Alors que le monde compte plus de murs que jamais, il est temps de se recentrer sur ce qui nous unit plutôt que ce qui nous divise.

(Photo : © EPA)

À chacun ses murs. Tandis que le monde s’offusque – à juste titre – du mur que Donald Trump prévoit de faire construire entre les États-Unis et le Mexique afin de retenir les mouvements migratoires, le monde compte, à ce jour, 65 murs qui délimitent des frontières. En 1989, il y en avait 16. Parmi ces murs, certains se trouvent en Europe, celui entre la Hongrie et la Serbie étant probablement le plus connu. Alors qu’une partie des murs européens est constituée par des murs physiques, réels, l’Europe est aussi entourée par un mur invisible, mais pas moins efficace pour autant : la Méditerranée.

Au moins 22.000 migrants gisent au fond de la mer qui sépare l’Europe de l’Afrique et du Moyen-Orient, morts entre l’an 2000 et l’an 2015. Et encore, il ne s’agit là que des chiffres officiels, la réalité étant probablement beaucoup plus violente. Tant bien que mal, l’Union européenne tente de fermer cette immense frontière que constitue la Méditerranée, tiraillée entre le désir de freiner l’immigration « clandestine » et ce qui lui reste de principes humanistes.

Pour contenir les « vagues migratoires » tout en évitant une explosion du chiffre de noyés, tous les moyens sont bons : tantôt on collabore avec le régime autoritaire d’Erdoğan – et on est, au passage, prêt à ignorer les arrestations de journalistes et d’opposants ainsi que la sale guerre menée dans les territoires kurdes -, tantôt on essaye de s’arranger avec les vestiges d’une autorité étatique en Libye (voir aussi EU-Libyen
: „Zurückschicken kommt nicht in Frage“ et Les migrations vues de Libye
 : Le rocher de Sisyphe). On est même prêt à s’attaquer aux ONG qui portent secours aux migrants en détresse en pleine mer (voir woxx 1403-1404), comme l’a fait récemment l’agence de « protection des frontières » Frontex, qui accuse ces ONG de faire le jeu des passeurs.

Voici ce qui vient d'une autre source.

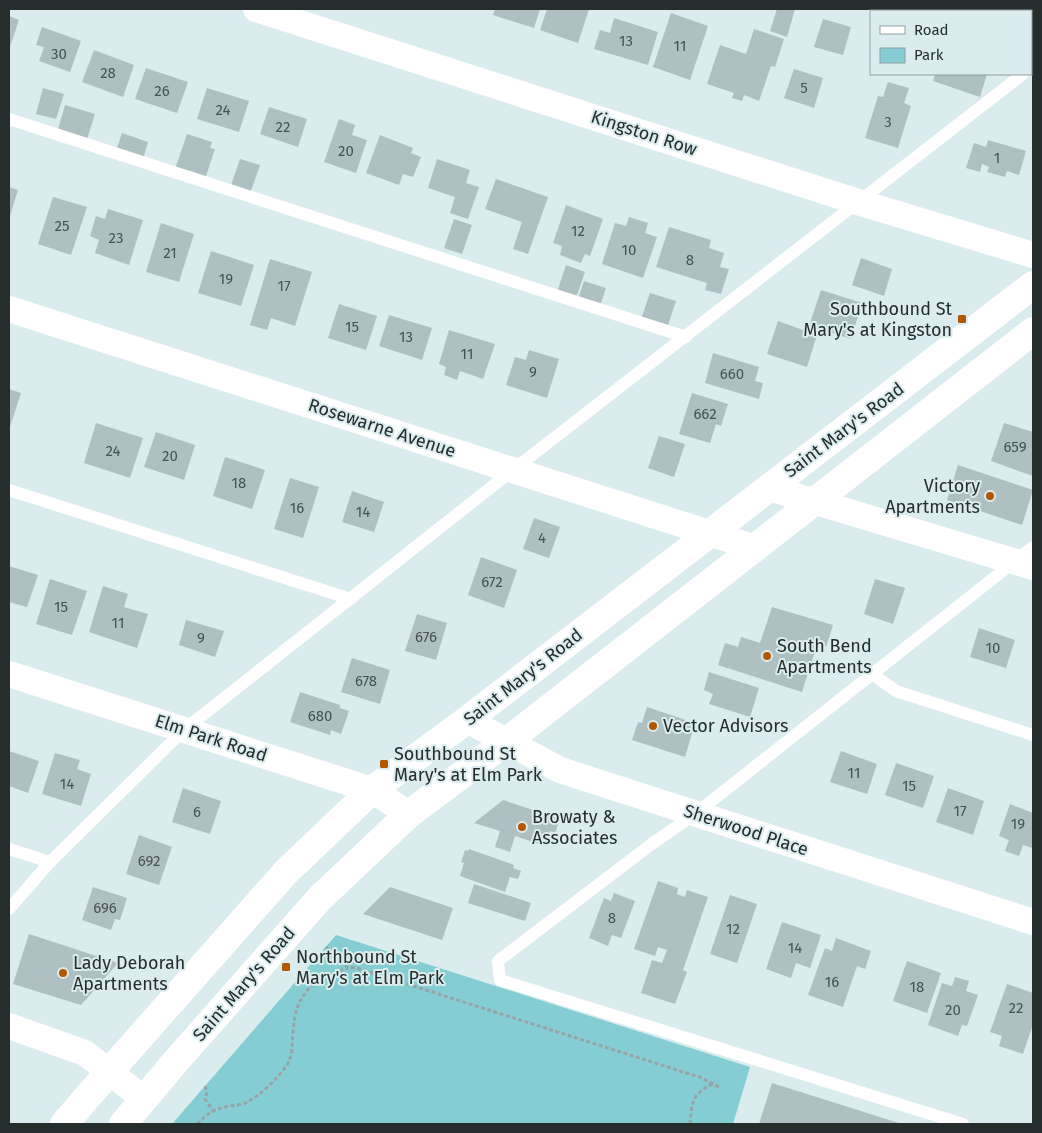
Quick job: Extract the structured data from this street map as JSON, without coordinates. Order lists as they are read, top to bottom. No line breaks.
{"streets":{"main road":["Saint Mary's Road"],"street":["Kingston Row","Rosewarne Avenue","Elm Park Road","Sherwood Place"]},"crossings":[["Rosewarne Avenue","Saint Mary's Road"],["Saint Mary's Road","Elm Park Road"],["Saint Mary's Road","Sherwood Place"]],"places":{"transit":["Southbound St Mary's at Kingston","Southbound St Mary's at Elm Park","Northbound St Mary's at Elm Park"],"other":["Victory Apartments","South Bend Apartments","Vector Advisors","Browaty & Associates","Lady Deborah Apartments"]},"house_numbers":["13","11","30","28","5","26","24","3","22","20","1","25","12","23","10","21","8","19","17","15","13","11","9","660","662","659","24","20","18","16","14","4","672","15","11","676","9","10","678","680","11","14","15","17","6","19","692","696","8","12","14","16","18","22","20"],"legend":["Road","Park"]}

Les chanceux qui arrivent en Europe sans corbillard se voient confrontés à d’autres murs, certains réels, d’autres symboliques, afin qu’ils restent dans les pays se trouvant aux frontières extérieures. Grèce, Italie, Espagne : les pays les plus exposés à l’afflux massif de migrants sont en même temps les pays économiquement les plus faibles. Que ce soit le fameux mur entre la Hongrie et la Serbie ou les contrôles permanents à la frontière franco-italienne : qu’importe la solidarité européenne, tant qu’on peut éviter de prendre sa part de responsabilité !

Le peu de réfugiés qui se frayent un chemin jusqu’au Luxembourg se heurtent aussi à des murs. Beaucoup moins visibles, beaucoup plus subtils, ces murs ne sont pas pour autant moins présents : que ce soit le refus de beaucoup de communes de voir la création, sur leur territoire, de structures d’accueil (voir Accueil des réfugiés : Ça coince !) ou la quasi-impossibilité de trouver, une fois le statut de réfugié accordé, un logement, les barrières sont multiples. Et à l’heure où certains voudraient ériger des barrières – symboliques – toujours plus hautes, notamment celle de la langue, on peut avoir l’impression que ces murs deviennent, ici comme ailleurs, toujours plus infranchissables.

Le peu de réfugiés qui se frayent un chemin jusqu’au Luxembourg se heurtent aussi à des murs.

Et pourtant, cette crise des réfugiés peut aussi être une chance. À l’instar de ces activistes grecs qui, habitués par la crise économique à l’entraide et à la solidarité, ont tout simplement élargi leurs activités aux nouveaux arrivants, au Luxembourg aussi, la situation de plus en plus urgente dans les structures d’accueil pourrait donner lieu à un sursaut s’étendant à l’ensemble de la société. Des difficultés sur le marché du logement ? Tout le monde ou presque en pâtit. Les inégalités sociales ? Résidents comme réfugiés en font les frais. La pauvreté ? Un problème que connaissent la plupart des réfugiés, mais aussi beaucoup de citoyens du Luxembourg. Alors plutôt que de construire toujours plus de murs toujours plus hauts, recentrons-nous sur ce qui nous unit.